OK - report back. Looks, unfortunately, like the idea won’t work in this case. Not because it isn’t a good idea, but because one of the series (for the US) is so much bigger than the others (e.g. Portugal) that any reasonable assignment of weights ends up simply with the US as the reference process, and Portugal as the divergence, which is not really useful to me. I shall store the insight away for future use though.

@Charles - if you are still around in Berlin, would you be interested in getting together for coffee sometime? - I’m there a couple of Fridays a month, and always interested in meeting up with people who do this sort of thing - would be interested to find out what is going on at Max-Planck.

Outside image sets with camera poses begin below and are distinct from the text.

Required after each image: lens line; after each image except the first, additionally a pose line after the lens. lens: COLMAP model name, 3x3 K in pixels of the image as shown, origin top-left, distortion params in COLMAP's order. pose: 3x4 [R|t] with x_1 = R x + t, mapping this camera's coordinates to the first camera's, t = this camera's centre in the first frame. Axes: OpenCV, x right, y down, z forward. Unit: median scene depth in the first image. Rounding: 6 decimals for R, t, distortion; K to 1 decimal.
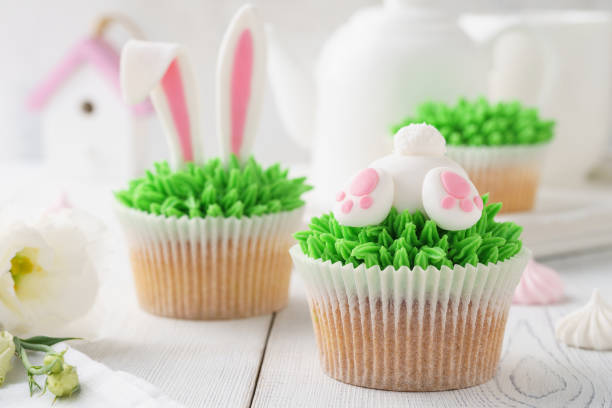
lens RADIAL K [[1577.9, 0, 306.0], [0, 1577.9, 204.0], [0, 0, 1]] dist [0.155592, -0.659240]
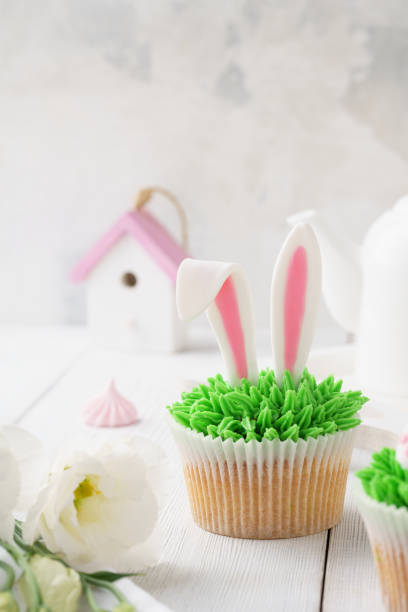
lens RADIAL K [[1577.9, 0, 204.0], [0, 1577.9, 306.0], [0, 0, 1]] dist [0.155592, -0.659240]
pose [[0.997388, -0.003772, -0.072134, -0.027044], [0.004545, 0.999934, 0.010560, -0.086191], [0.072090, -0.010860, 0.997339, -0.005092]]
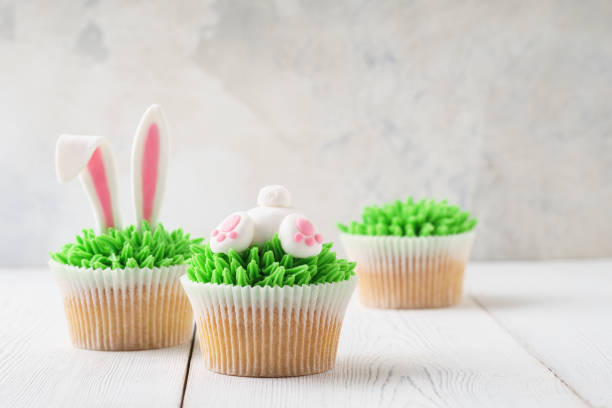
lens RADIAL K [[1577.9, 0, 306.0], [0, 1577.9, 204.0], [0, 0, 1]] dist [0.155592, -0.659240]
pose [[0.997895, -0.024397, 0.060094, 0.007305], [0.029195, 0.996343, -0.080301, 0.062851], [-0.057915, 0.081887, 0.994957, -0.287689]]
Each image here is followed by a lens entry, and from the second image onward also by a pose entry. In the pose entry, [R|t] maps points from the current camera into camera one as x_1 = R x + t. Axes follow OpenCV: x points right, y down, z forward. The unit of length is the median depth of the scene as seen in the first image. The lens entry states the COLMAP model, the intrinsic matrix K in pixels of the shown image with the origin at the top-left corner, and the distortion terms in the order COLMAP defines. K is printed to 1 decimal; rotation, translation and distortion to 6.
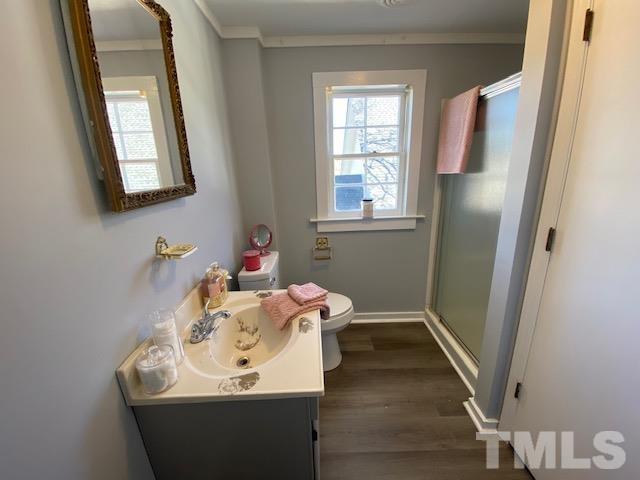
lens RADIAL K [[260.0, 0, 318.5], [0, 260.0, 238.4], [0, 0, 1]] dist [-0.005019, -0.007758]
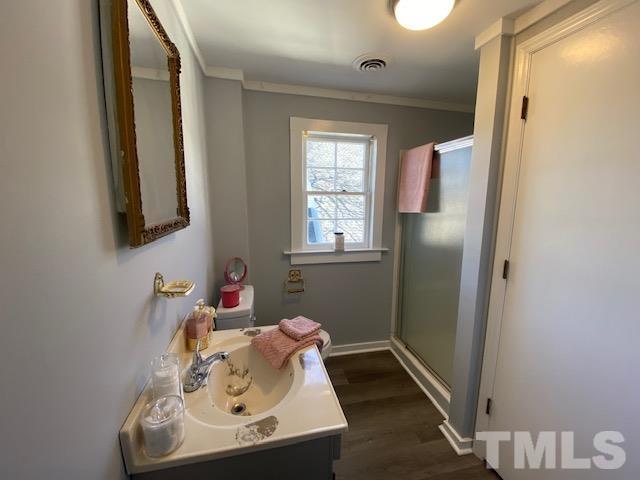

Yes am in Berlin, and sure, happy to chat, mail me some time. If you want to try it out with the code I gave I don’t see why different obs counts would be a problem, as the trend process only exists in so far as there is covariance.

As I said, perhaps make the reference process much smoother than any individual country timeseries. Like supposing you had 100 years of monthly results for the US, you’d have 1200 observations. If the reference process is a 10 term fourier series it will always have additional divergence to be modeled by the US specific series, and also for the Portugal specific series and etc etc.

If you have some other model for the reference series, make sure it is constrained to have smooth changes, either through strong priors on parameters that define the process, or through parameterizing in terms of an inherently smooth process (fourier, polynomial, etc) or whatever mechanism seems best.

The commonality of the common process inherently means averaging away the fluctuations that aren’t strongly correlated between countries, and this generally produces a slower changing function.

Alas, I don’t see how that would work here - I’m trying to extrapolate past partially-shared secular shocks and I haven’t been able to find a completely convincing model for this (I’m using a process with mean reverting second differences - with non-gaussian - either cauchy or laplace - innovations - which works pretty well, but the extrapolation right where I need it does not look right). I was thinking that I could use a refererence trend to regularise/damp the effect of the shocks, because the downturn I’m getting looks too extreme. But making the reference process much smoother would just mean that I would lose any regularisation effect, because then it would not show the shock at all.

Unfortunately, to be honest, what I’m looking at is Knightian uncertainty, so there isn’t a principled extrapolation in the first place (!)